He parted his lips to thank her but found the words too caught on her tongue. What words could suffice? Lily's gift to the world was more than just her raw talent. Her gifts to him went further than just mere companionship, and that she was willing to give more was a gift in itself.
Silvanus Kettleburn was ever so a good sport. Even with his limbs restored by the magic of professionals, he was expressly willing to have his hand dispelled to risk the practice of an amateur.
But as gung-ho as the professor was, Madam Pomfrey was contrastingly hesitant. Wisely so, perhaps. The very fact that Kettleburn only had one limb left spoke most loudly about his take on risks. The Professor was living proof that you didn't have to be Gryffindor to flirt with death.
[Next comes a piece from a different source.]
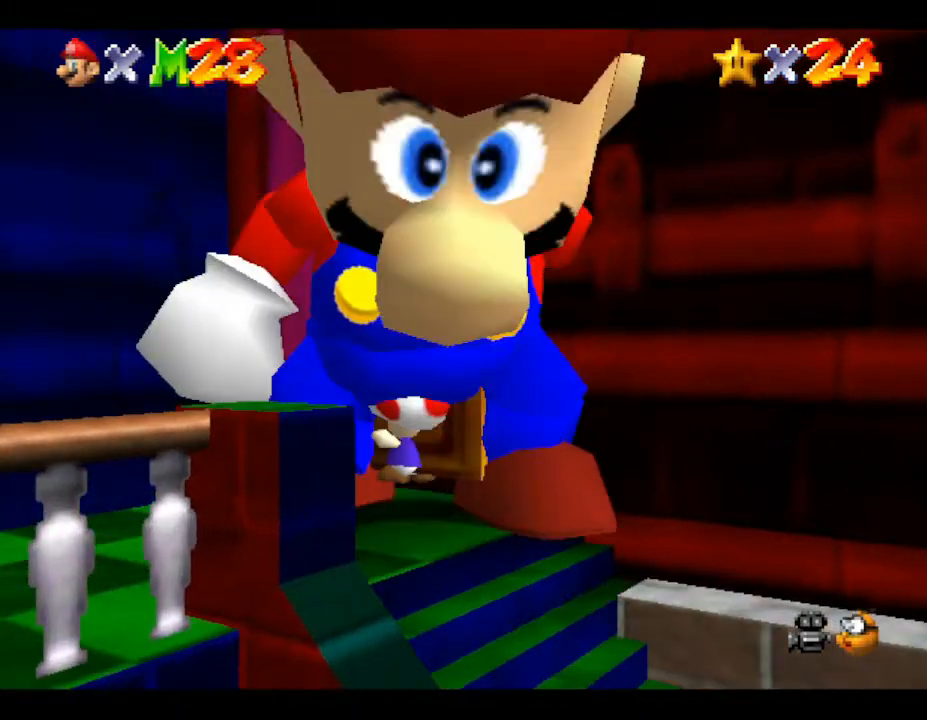
{"buttons": ["B"], "left_stick": "center", "events": [[317, "B", "down"], [383, "A", "up"]]}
Perhaps Severus was rubbing off on her, but Lily found herself favouring the safer route of study and compromise. She did her job during the day, but in the evenings, it was all hers. Sure, she had marking to do and readings to keep up with. One didn't make the Potions masterclass course without some elbow grease. At the very least the little flower bulbs she had been growing in the bathroom needed little attention, preferring to sleep out the dry cold winter in their little magically sheltered pots. Severus, however, needed a little more love than a winter-bound plant. And she, too, by that extent.
Lily's father once said the hardest thing about his early years as a doctor was the sacrifice of time. There were not enough hours in a day to allocate to every task that needed doing. That meant something important in life needed to take a backseat. Those had been the years before he had met Lily's mother, so for him it was friends and fun during the prime of his life. For Lily it meant time spent apart from the man she loved. Time he, too, would choose to spend on toil, for his work took him beyond that of a simple professor.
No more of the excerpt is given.